When we woke up the next morning we soon realised that all our clothes were doomed to be wet and smelly for the entire duration of our jungle stay. Even when it didn't rain it was so humid that nothing would dry. After breakfast we prepared ourselves for the waterfall trek. Fortunately the rain stayed away. Someone had overheard that the other group staying at the homestay had decided not to do the trek because it was too dangerous after the recent rain. This made me a little nervous but we set off regardless. To say it was challenging would be an understatement. It was slippery, steep downhill and uphill and we even scaled up a completely vertical waterfall. The girls wore harnesses but the boys didn't. It certainly wouldn't have passed health & safety standards in the UK! The whole thing lasted around 3 hours and was really very tough, particularly for the girls in the rock climbing parts because having shorter legs was not beneficial, but I felt I had really achieved something afterwards. I have to say our host the shaman and his sons are incredibly agile, like Tarzan. They walk up and down waterfalls like it's flat ground and balance on the tiniest of slippery rocks with no effort whatsoever, it was incredible to watch.

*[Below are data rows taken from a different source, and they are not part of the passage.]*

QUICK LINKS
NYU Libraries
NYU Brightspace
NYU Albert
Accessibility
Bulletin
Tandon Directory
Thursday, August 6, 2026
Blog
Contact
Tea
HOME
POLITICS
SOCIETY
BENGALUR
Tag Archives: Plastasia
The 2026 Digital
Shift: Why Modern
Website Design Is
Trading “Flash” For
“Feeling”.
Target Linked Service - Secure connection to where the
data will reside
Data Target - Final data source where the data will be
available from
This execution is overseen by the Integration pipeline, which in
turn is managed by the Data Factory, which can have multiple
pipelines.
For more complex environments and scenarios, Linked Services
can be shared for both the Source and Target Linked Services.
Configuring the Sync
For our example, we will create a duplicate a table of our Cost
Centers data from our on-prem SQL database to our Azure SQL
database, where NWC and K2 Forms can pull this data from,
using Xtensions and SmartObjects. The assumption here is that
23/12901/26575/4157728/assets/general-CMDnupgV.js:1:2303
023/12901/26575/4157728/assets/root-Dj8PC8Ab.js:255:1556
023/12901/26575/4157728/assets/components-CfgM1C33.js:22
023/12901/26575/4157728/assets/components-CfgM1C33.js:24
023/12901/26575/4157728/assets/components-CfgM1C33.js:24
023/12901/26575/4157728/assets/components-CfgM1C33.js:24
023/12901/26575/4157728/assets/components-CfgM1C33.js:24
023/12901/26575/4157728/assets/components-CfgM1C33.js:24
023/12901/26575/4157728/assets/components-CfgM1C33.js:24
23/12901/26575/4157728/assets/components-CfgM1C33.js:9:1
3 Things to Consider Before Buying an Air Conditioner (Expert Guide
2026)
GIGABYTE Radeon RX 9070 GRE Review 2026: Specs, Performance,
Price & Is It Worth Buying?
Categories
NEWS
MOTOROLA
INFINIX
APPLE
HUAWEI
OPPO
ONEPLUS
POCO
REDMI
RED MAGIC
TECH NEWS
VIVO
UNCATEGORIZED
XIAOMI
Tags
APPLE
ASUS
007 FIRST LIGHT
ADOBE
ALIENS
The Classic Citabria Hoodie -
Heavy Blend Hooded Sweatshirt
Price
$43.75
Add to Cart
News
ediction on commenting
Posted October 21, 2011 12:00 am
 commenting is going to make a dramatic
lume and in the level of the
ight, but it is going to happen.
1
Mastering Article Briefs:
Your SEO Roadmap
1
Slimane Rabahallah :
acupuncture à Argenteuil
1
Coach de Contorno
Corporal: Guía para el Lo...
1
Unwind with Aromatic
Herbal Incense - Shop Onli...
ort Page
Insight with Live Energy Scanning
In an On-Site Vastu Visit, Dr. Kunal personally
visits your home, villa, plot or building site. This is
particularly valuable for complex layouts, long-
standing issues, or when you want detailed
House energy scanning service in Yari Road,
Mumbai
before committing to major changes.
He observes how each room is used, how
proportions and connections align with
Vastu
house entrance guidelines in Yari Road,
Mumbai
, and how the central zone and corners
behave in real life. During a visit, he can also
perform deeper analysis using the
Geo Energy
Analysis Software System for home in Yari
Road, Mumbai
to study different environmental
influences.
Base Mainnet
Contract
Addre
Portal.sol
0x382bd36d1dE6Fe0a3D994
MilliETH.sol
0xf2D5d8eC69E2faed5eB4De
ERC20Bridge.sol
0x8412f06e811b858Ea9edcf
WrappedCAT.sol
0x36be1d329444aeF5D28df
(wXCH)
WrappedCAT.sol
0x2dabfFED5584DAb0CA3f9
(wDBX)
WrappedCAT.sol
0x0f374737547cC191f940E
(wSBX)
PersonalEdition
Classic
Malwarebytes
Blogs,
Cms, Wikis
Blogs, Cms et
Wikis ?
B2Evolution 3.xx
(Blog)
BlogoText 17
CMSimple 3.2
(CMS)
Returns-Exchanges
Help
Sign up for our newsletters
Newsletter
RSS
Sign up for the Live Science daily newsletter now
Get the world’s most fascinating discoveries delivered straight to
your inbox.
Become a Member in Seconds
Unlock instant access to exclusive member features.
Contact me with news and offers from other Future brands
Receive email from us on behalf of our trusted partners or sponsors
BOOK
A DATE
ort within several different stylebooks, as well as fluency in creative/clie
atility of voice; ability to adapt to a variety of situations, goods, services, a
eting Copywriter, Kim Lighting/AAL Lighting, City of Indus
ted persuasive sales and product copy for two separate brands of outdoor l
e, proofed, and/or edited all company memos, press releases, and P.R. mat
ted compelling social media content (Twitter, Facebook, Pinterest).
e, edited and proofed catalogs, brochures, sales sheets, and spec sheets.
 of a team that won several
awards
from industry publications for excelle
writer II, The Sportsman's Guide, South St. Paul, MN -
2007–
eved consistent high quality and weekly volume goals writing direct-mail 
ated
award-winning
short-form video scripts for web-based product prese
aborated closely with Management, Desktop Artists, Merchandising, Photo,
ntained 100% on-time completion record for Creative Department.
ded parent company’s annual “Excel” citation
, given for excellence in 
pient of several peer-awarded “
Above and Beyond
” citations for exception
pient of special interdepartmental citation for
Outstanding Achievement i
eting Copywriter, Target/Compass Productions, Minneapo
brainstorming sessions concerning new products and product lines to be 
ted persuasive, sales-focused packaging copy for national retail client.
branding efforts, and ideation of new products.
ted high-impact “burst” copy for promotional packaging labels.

When we returned to the homestay we were exhausted and starving. We were ready for a hearty lunch which we gobbled up. For desert, our host brought us some very special jungle food that he had collected during our trek - witchety grubs. You know the big white maggots they eat on I'm a Celebrity Get Me Out of Here where they take a bite and all the puss bursts out. They were barbecued so I thought maybe they wouldn't be so bad and I knew I had to give it a go. Everyone else had a bit and said it was alright so I took a bite trying to miss out the puss but accidentally got a bit of that too. It tasted like crispy puss and I nearly threw up it was totally disgusting! I felt pretty rough because of course spending the day before soaked to the bone and not sleeping very well I seemed to be getting another cold. For this reason I declined the second trek to a lagoon in the afternoon. Instead, me and 3 others from the group watched the family make chocolate from their home grown cocoa beans. It was a lengthy process involving roasting the beans, peeling them, roasting them again, grinding them through and manual grinder and adding milk and sugar before cooking again with cinnamon water. The final product tasted pretty awesome. From what I can gather the others also had a brilliant time swimming at the lagoon and were lucky enough to be treated to some chocolate fondue upon their return!
We were all so exhausted from the trekking and had to leave early in the morning so we had an early night for our final night. I didn't sleep too well because of my cold but, after searching my bed for bugs, I lay there listening to the night time sounds of the jungle and realised I had quite enjoyed my stay. I had sort of gotten over my fear of bugs and even managed to share a toilet with frogs and huge bugs with relative ease. Don't get me wrong, 3 nights was long enough and I wanted nothing more than a hot shower, dry clothes and re-establishing a connection to the world via the internet. A light to see my way to the toilet at night would also be good! However, I'm so glad I was able to experience this and it certainly wouldn't have been something we could have done if we weren't part of the tour.